Le scelte più radicali avrebbero ulteriori conseguenze: l'esclusione dei capi di vestiario in lana, seta e pelle darebbe ancora più spazio a quelli sintetici; l'impatto della produzione di cibi come quinoa, avocado e tofu avrebbero impatti sempre più devastanti sulla biodiversità: basta pensare alle regioni andine convertite a monocolture di quinoa e a quelle messicane destinate all'avocado.
Insomma, gli stili di vita veg non sono assolutamente più etici o sostenibili e questo è un dato di partenza che non può trascurare chi è sensibile al tema. Sono, piuttosto, una scelta ideologica, con i suoi dogmi. Quasi una religione laica, con i suoi sacerdoti. Non c'è nessun motivo ambientale, nutrizionale e sociale (che spesso si sottovaluta) che dia una giustificazione scientifica a questa filosofia di vita.
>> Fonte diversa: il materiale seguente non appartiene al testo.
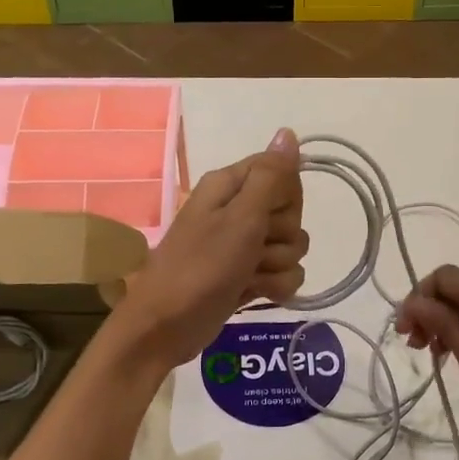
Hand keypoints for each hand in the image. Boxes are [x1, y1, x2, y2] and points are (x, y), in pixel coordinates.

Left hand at [117, 128, 306, 367]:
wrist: (166, 327)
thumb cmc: (200, 267)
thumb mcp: (240, 218)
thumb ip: (270, 176)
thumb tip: (289, 132)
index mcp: (230, 186)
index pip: (282, 173)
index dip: (285, 196)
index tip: (267, 214)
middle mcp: (238, 210)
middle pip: (291, 212)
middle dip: (281, 236)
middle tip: (253, 248)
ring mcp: (243, 246)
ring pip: (292, 246)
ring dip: (277, 266)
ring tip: (248, 276)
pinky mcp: (248, 276)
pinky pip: (284, 273)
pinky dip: (274, 286)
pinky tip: (254, 293)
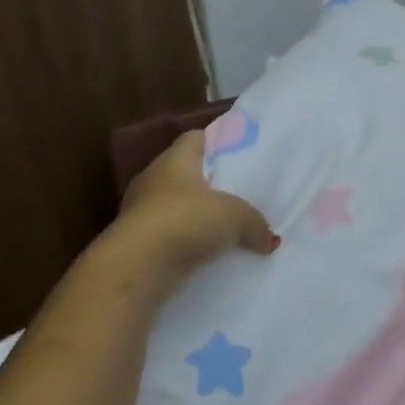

Verso un sistema alimentare sostenibile
Ma, allora, esistono delle alternative al consumo della carne? Il rapporto di Ipes-Food The politics of protein non darà forse risposte al quesito ma evidenzia come le opinioni dominanti contro il consumo delle carni siano viziate da un furore ideologico che può avere conseguenze più dannose sull'ambiente degli errori che vorrebbero sanare. L'autore del rapporto, Phil Howard, segnala come le soluzioni pensate per sostituire le proteine animali «Non salveranno il pianeta. In molti casi peggioreranno i problemi del nostro sistema alimentare industriale aumentando la dipendenza dai combustibili fossili, le monoculture industriali, l'inquinamento, le cattive condizioni di lavoro, le diete dannose e il controllo da parte di enormi società. Dobbiamo cambiare il sistema – ribadisce Howard – non il prodotto». Il tema delle proteine è infatti solo una parte del problema; è necessario provvedere a una riformulazione dell'intero sistema alimentare, senza penalizzare la zootecnica che, nel mondo, contribuisce al sostentamento di oltre un miliardo e mezzo di persone. Il rapporto, con le sue conclusioni, raccomanda di spostare l'attenzione dalla "transizione proteica" a un sistema alimentare sostenibile, "con riforme alimentari localizzate".
Ai fini della salute dell'uomo, aggiungo, è fondamentale promuovere stili di vita che si basano su un'alimentazione bilanciata, dove le proteine animali si alternano con quelle rese disponibili da altre risorse. La buona vecchia dieta mediterranea continua a essere la miglior soluzione per una vita sana.
Il dibattito è interessante e queste nuove sensibilità faticano a trovare spazio sui media mainstream. Ma il vento sta cambiando.
Postilla a vantaggio degli scettici e dei critici. Quanto vale la mia opinione in tema di alimentazione? Zero. Sono solo un giornalista ma cerco di documentarmi affidandomi alle fonti scientifiche. E tra le fonti – come dimostrano gli studi menzionati in questo articolo e le bibliografie che li accompagnano – ce ne sono tante che mi invitano a pensare che una dieta vegetale o a base di carne vegetale o di insetti non sia la soluzione ai problemi dell'inquinamento e della perdita di biodiversità. Il cibo sintetico, in particolare, mi pare un'aberrazione e lo combatto idealmente come contrasto con tutti i mezzi che ho a disposizione le operazioni di ingegneria genetica che vedo applicare all'uomo. Come cacciatore sono consapevole che l'esercizio venatorio non può risolvere il fabbisogno proteico della popolazione mondiale; però, noi cacciatori abbiamo a disposizione il cibo più sano, completo, etico che esista. Ricordiamocene e approfittiamo di questo privilegio.